Data for review:
--- START ---

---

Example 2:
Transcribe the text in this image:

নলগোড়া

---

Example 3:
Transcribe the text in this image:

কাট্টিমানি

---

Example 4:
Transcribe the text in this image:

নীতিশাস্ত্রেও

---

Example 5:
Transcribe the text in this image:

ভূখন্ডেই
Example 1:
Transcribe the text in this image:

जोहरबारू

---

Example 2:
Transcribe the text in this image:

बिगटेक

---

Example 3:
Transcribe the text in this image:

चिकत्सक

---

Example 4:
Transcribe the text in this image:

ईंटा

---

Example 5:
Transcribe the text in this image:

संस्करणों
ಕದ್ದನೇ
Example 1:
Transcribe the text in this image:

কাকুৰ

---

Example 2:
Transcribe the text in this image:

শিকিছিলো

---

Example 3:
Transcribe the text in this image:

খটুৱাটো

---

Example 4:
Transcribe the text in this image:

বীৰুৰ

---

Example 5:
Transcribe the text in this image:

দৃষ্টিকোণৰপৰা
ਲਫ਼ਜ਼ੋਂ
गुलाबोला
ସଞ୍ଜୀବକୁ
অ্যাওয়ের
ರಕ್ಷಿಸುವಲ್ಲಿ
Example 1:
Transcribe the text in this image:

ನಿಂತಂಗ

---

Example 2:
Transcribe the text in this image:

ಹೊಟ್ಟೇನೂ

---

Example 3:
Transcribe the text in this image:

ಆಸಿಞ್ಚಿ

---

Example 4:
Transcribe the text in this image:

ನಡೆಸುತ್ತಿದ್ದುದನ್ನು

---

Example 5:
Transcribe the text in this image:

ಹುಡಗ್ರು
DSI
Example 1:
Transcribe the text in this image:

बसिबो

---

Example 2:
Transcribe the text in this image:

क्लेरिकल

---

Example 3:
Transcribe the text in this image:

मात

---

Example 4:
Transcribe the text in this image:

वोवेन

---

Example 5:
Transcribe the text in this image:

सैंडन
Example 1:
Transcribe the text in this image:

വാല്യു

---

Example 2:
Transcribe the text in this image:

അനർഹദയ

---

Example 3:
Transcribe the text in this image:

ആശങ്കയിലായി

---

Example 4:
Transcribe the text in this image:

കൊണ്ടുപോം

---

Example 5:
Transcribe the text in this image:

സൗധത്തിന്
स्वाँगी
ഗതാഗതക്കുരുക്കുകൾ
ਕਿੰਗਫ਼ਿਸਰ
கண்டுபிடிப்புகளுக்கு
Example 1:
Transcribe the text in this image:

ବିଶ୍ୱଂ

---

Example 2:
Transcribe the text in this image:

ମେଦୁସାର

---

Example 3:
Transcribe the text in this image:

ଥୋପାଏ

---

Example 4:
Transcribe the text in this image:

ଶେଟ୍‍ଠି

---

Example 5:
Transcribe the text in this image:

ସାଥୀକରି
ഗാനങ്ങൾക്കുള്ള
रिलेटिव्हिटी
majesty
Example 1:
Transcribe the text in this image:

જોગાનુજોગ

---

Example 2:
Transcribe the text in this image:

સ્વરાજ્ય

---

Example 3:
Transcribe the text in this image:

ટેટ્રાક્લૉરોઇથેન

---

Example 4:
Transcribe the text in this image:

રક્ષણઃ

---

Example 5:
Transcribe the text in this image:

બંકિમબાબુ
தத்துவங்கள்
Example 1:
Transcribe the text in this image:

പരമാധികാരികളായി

--- END ---

Task brief: Print the full listing, word for word.

Expected output:
---

Example 2:
Transcribe the text in this image:

নলগোড়া

---

Example 3:
Transcribe the text in this image:

কাট্টিমানি

---

Example 4:
Transcribe the text in this image:

নীতিশাস্ত্রেও

---

Example 5:
Transcribe the text in this image:

ভূখন্ডেই
Example 1:
Transcribe the text in this image:

जोहरबारू

---

Example 2:
Transcribe the text in this image:

बिगटेक

---

Example 3:
Transcribe the text in this image:

चिकत्सक

---

Example 4:
Transcribe the text in this image:

ईंटा

---

Example 5:
Transcribe the text in this image:

संस्करणों
ಕದ್ದನೇ
Example 1:
Transcribe the text in this image:

কাকুৰ

---

Example 2:
Transcribe the text in this image:

শিকিছিলো

---

Example 3:
Transcribe the text in this image:

খটুৱাটো

---

Example 4:
Transcribe the text in this image:

বীৰুৰ

---

Example 5:
Transcribe the text in this image:

দৃষ্টিকোণৰপৰা
ਲਫ਼ਜ਼ੋਂ
गुलाबोला
ସଞ୍ଜୀବକୁ
অ্যাওয়ের
ರಕ್ಷಿಸುವಲ್ಲಿ
Example 1:
Transcribe the text in this image:

ನಿಂತಂಗ

---

Example 2:
Transcribe the text in this image:

ಹೊಟ್ಟೇನೂ

---

Example 3:
Transcribe the text in this image:

ಆಸಿಞ್ಚಿ

---

Example 4:
Transcribe the text in this image:

ನಡೆಸುತ್ತಿದ್ದುದನ್ನು

---

Example 5:
Transcribe the text in this image:

ಹುಡಗ್ರು
DSI
Example 1:
Transcribe the text in this image:

बसिबो

---

Example 2:
Transcribe the text in this image:

क्लेरिकल

---

Example 3:
Transcribe the text in this image:

मात

---

Example 4:
Transcribe the text in this image:

वोवेन

---

Example 5:
Transcribe the text in this image:

सैंडन
Example 1:
Transcribe the text in this image:

വാല്യു

---

Example 2:
Transcribe the text in this image:

അനർഹദയ

---

Example 3:
Transcribe the text in this image:

ആശങ്കയിലായി

---

Example 4:
Transcribe the text in this image:

കൊണ്ടുപോം

---

Example 5:
Transcribe the text in this image:

സൗധത്തിന്
स्वाँगी
ഗതാഗതക്കുരുക്കുകൾ
ਕਿੰਗਫ਼ਿਸਰ
கண்டுபிடிப்புகளுக்கு
Example 1:
Transcribe the text in this image:

ବିଶ୍ୱଂ

---

Example 2:
Transcribe the text in this image:

ମେଦୁସାର

---

Example 3:
Transcribe the text in this image:

ଥୋପାଏ

---

Example 4:
Transcribe the text in this image:

ଶେଟ୍‍ଠି

---

Example 5:
Transcribe the text in this image:

ସାଥୀକରି
ഗാനങ്ങൾക്കുള്ള
रिलेटिव्हिटी
majesty
Example 1:
Transcribe the text in this image:

જોગાનુજોગ

---

Example 2:
Transcribe the text in this image:

સ્વરાજ્ય

---

Example 3:
Transcribe the text in this image:

ટેટ્રાક્લૉરોઇથેન

---

Example 4:
Transcribe the text in this image:

રક્ષણઃ

---

Example 5:
Transcribe the text in this image:

બંકિમબાબુ
தத்துவங்கள்
Example 1:
Transcribe the text in this image:

പരമാധികാരികളായി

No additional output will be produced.